▸ Extracted data entries:
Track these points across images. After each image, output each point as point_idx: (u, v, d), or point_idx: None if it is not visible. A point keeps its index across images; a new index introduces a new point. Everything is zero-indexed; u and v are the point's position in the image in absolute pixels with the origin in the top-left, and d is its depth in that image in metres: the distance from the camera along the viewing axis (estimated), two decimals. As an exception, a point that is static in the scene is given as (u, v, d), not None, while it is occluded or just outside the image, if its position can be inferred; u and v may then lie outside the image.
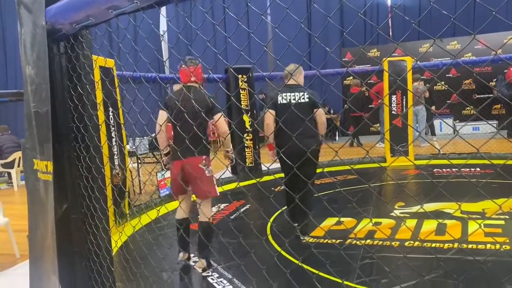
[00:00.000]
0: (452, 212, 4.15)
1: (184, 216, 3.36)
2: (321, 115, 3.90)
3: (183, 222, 3.33)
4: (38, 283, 2.10)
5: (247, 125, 7.28)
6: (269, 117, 3.98)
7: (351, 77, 11.26)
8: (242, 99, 7.23)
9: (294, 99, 3.90)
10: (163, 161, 3.49)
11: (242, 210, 5.07)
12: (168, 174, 5.10)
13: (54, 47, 1.81)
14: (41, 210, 1.98)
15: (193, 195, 3.42)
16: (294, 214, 3.97)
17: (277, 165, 4.29)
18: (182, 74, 3.35)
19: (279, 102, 3.93)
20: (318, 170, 4.37)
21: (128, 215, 4.62)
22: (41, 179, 1.94)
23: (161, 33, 1.79)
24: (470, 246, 3.37)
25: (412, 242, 3.57)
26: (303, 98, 3.89)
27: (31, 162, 2.04)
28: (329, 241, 3.72)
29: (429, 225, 3.93)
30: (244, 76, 7.13)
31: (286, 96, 3.93)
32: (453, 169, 6.38)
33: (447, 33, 11.16)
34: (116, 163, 4.59)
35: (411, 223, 4.04)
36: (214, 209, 5.16)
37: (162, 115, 3.29)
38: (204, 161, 3.21)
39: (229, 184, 6.54)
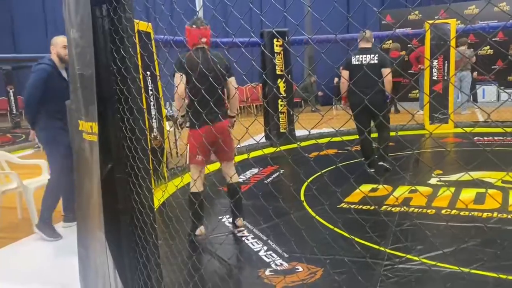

▸ ABOUT THIS EXERCISE: All entries, top to bottom, should be retyped exactly; the pictures should not be.

▸ ANSWER BOX:
Track these points across images. After each image, output each point as point_idx: (u, v, d), or point_idx: None if it is not visible. A point keeps its index across images; a new index introduces a new point. Everything is zero-indexed; u and v are the point's position in the image in absolute pixels with the origin in the top-left, and d is its depth in that image in metres: the distance from the camera along the viewing axis (estimated), two decimals. As an exception, a point that is static in the scene is given as (u, v, d), not None, while it is occluded or just outside the image, if its position can be inferred; u and v may then lie outside the image.
[00:00.000]
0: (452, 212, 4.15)
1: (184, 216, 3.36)
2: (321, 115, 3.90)
3: (183, 222, 3.33)
4: (38, 283, 2.10)
5: (247, 125, 7.28)
6: (269, 117, 3.98)
7: (351, 77, 11.26)
8: (242, 99, 7.23)
9: (294, 99, 3.90)
10: (163, 161, 3.49)
11: (242, 210, 5.07)
12: (168, 174, 5.10)
13: (54, 47, 1.81)
14: (41, 210, 1.98)
15: (193, 195, 3.42)
16: (294, 214, 3.97)
17: (277, 165, 4.29)
18: (182, 74, 3.35)
19: (279, 102, 3.93)
20: (318, 170, 4.37)
21: (128, 215, 4.62)
22: (41, 179, 1.94)
23: (161, 33, 1.79)
24: (470, 246, 3.37)
25: (412, 242, 3.57)
26: (303, 98, 3.89)
27: (31, 162, 2.04)
28: (329, 241, 3.72)
29: (429, 225, 3.93)
30: (244, 76, 7.13)
31: (286, 96, 3.93)
32: (453, 169, 6.38)
33: (447, 33, 11.16)
34: (116, 163, 4.59)
35: (411, 223, 4.04)
36: (214, 209, 5.16)
37: (162, 115, 3.29)
38: (204, 161, 3.21)
39: (229, 184, 6.54)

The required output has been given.